The states argued that Congress had consistently allowed federal taxpayers who itemized deductions to deduct state and local taxes from their federal income tax returns. The states claimed the Trump cap “eviscerates the SALT deduction, overturning more than 150 years of precedent.” The states also argued that the tax was intended to hurt certain states. But Oetken rejected that argument.

“The cap, like any federal tax provision, will affect some taxpayers more than others and, by extension, will affect some states more than others,” Oetken wrote. “But the cap, again like every other feature of the federal Tax Code, is a part of the landscape of federal law within which states make their decisions as to how they will exercise their own sovereign tax powers.”

The states also argued that the cap was intended to coerce them into changing their own tax rates, lowering them or facing budgetary uncertainty. But the judge also dismissed that argument.

"In essence, the States allege that the SALT cap will burden their taxpayers so heavily that the States will be compelled to adopt ameliorative policies in response. But the States have failed to show that the financial burden their taxpayers will experience as a result of the SALT cap is any more severe than the sort of burden that might accompany any other statewide economic disappointment.

"This Court has no basis for concluding that the SALT cap is unconstitutionally coercive," he concluded.

The case is a win for Republicans and Trump. The Trump tax law lowered individual rates across the board, while slashing the corporate tax rate. Most people in blue states got a tax cut under the Republican tax overhaul. But critics of the plan say most of the law's benefits went to individuals in higher income brackets and to businesses.

New York Gov. Andrew Cuomo (D) said in a statement he disagrees with the court’s decision and may appeal. 

Cuomo also called the policy “politically motivated,” saying the SALT cap targeted high-tax blue states. 

“There is no doubt in my mind that President Trump's unfair tax policy targets New York and other blue states by funding tax cuts for corporations and the rich on the backs of New Yorkers,” Cuomo said in a statement.

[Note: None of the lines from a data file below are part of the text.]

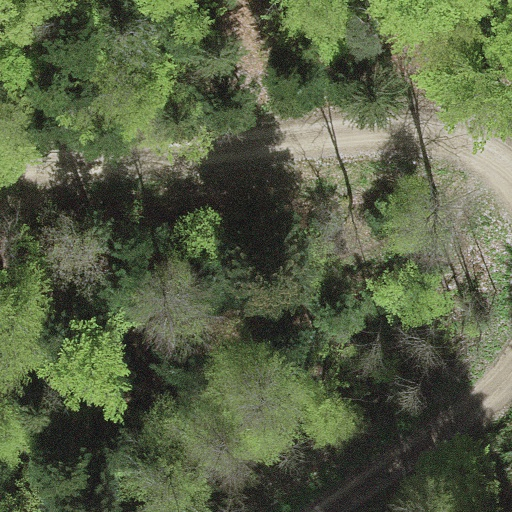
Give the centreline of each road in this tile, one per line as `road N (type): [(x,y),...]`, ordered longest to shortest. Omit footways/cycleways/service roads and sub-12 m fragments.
road 1 (track): [(511,164),(462,134),(423,124),(380,124),(245,150),(0,163)]
road 2 (track): [(322,511),(511,366)]
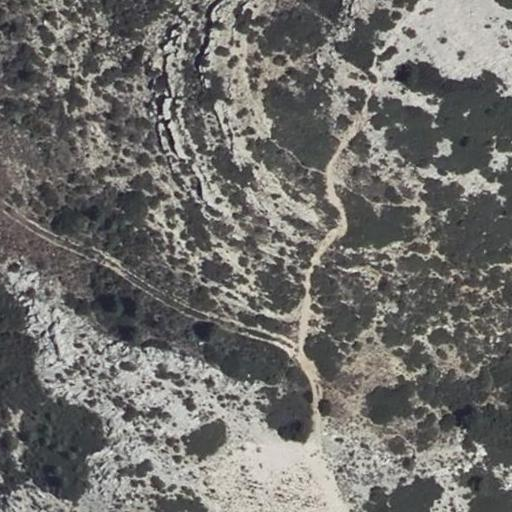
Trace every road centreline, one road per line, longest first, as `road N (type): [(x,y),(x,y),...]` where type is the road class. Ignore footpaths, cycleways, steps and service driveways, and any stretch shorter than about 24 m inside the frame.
road 1 (track): [(303,335),(195,314),(0,204)]
road 2 (track): [(303,335),(320,388),(336,511)]
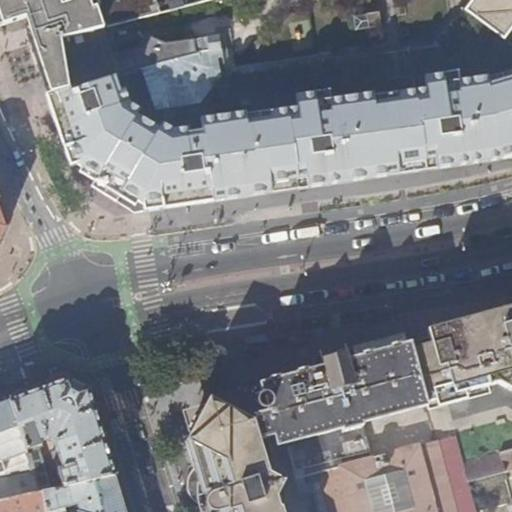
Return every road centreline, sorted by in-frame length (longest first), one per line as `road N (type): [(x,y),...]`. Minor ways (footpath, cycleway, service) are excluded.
road 1 (primary): [(511,212),(146,275),(82,306)]
road 2 (primary): [(82,306),(154,311),(511,245)]
road 3 (tertiary): [(160,511),(130,411),(82,306)]
road 4 (residential): [(0,116),(82,306)]
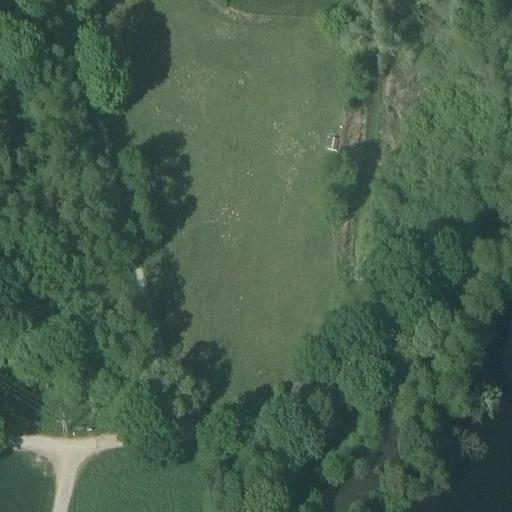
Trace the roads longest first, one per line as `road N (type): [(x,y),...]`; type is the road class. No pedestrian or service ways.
road 1 (track): [(183,442),(268,418),(511,241)]
road 2 (track): [(183,442),(0,441)]
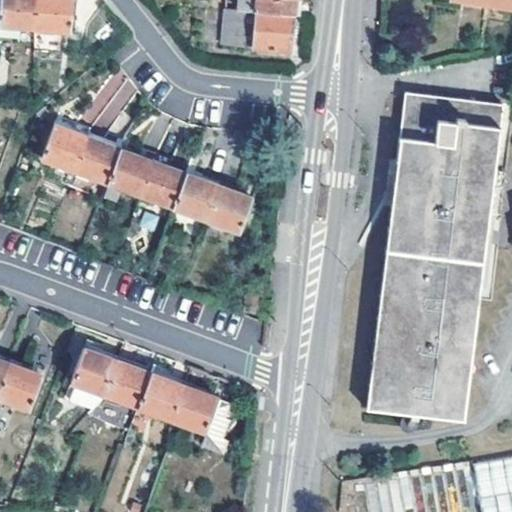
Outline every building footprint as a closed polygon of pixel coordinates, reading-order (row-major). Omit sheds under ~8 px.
[(1,0),(0,15),(0,25),(36,29),(37,0),(1,0)] [(37,0),(36,29),(70,32),(73,0),(37,0)] [(293,16),(294,0),(241,0),(240,11),(257,12),(293,16)] [(511,0),(491,0),(491,6),(511,8),(511,0)] [(240,11),(226,10),(224,47),(254,49),(257,12),(240,11)] [(293,16),(257,12),(254,49),(290,52),(293,16)] [(104,131),(140,90),(117,71),(81,112),(104,131)] [(394,178),(366,413),(461,424),(500,108),(404,97),(394,178)] [(44,158),(76,170),(88,137),(56,125),(44,158)] [(121,149),(88,137),(76,170),(108,182),(121,149)] [(121,149),(108,182),(141,194),(153,161),(121,149)] [(187,173),(153,161),(141,194),(175,207),(187,173)] [(187,173),(175,207),(207,218),(220,185),(187,173)] [(252,197),(220,185),(207,218),(241,231),(252,197)] [(81,349),(69,382),(74,384),(68,400),(79,405),(79,406),(86,413),(102,394),(114,362),(81,349)] [(102,394),(137,407),(149,375),(114,362),(102,394)] [(40,376),(8,364),(0,384),(0,399),(28,410),(40,376)] [(149,375),(137,407),(170,420),(169,419),(182,387),(149,375)] [(228,405),(182,387),(169,419),(170,420),(189,427),(220,439),(228,421),(223,419),(228,405)] [(220,439),(189,427),(184,440),(211,450),(222,451),(226,441),(220,439)] [(511,460),(475,467),(480,495),(511,489),(511,460)]
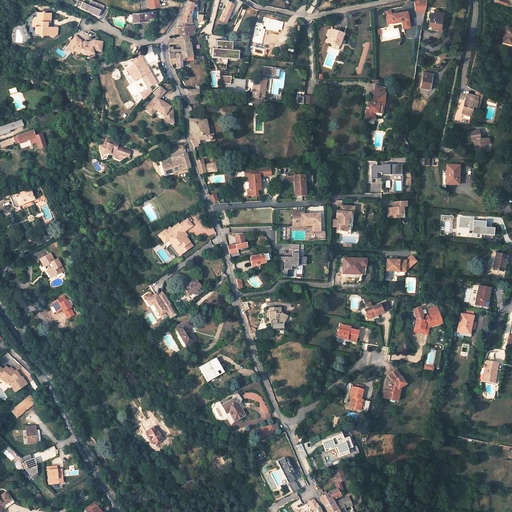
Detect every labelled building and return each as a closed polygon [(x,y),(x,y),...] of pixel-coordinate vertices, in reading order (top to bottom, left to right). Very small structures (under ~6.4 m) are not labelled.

“New York is already the largest 'donor state' in the nation - paying the federal government $36 billion more than we get back every year. The SALT cap takes this gross imbalance and supercharges it, costing New Yorkers another $15 billion each year," he added. 

Blue states sought to provide residents with workarounds to the deduction cap, such as by making donations to state and local funds to receive state tax credits. But the Treasury Department and IRS issued regulations blocking such measures.

New York, New Jersey and Connecticut are suing in a separate case, challenging those regulations.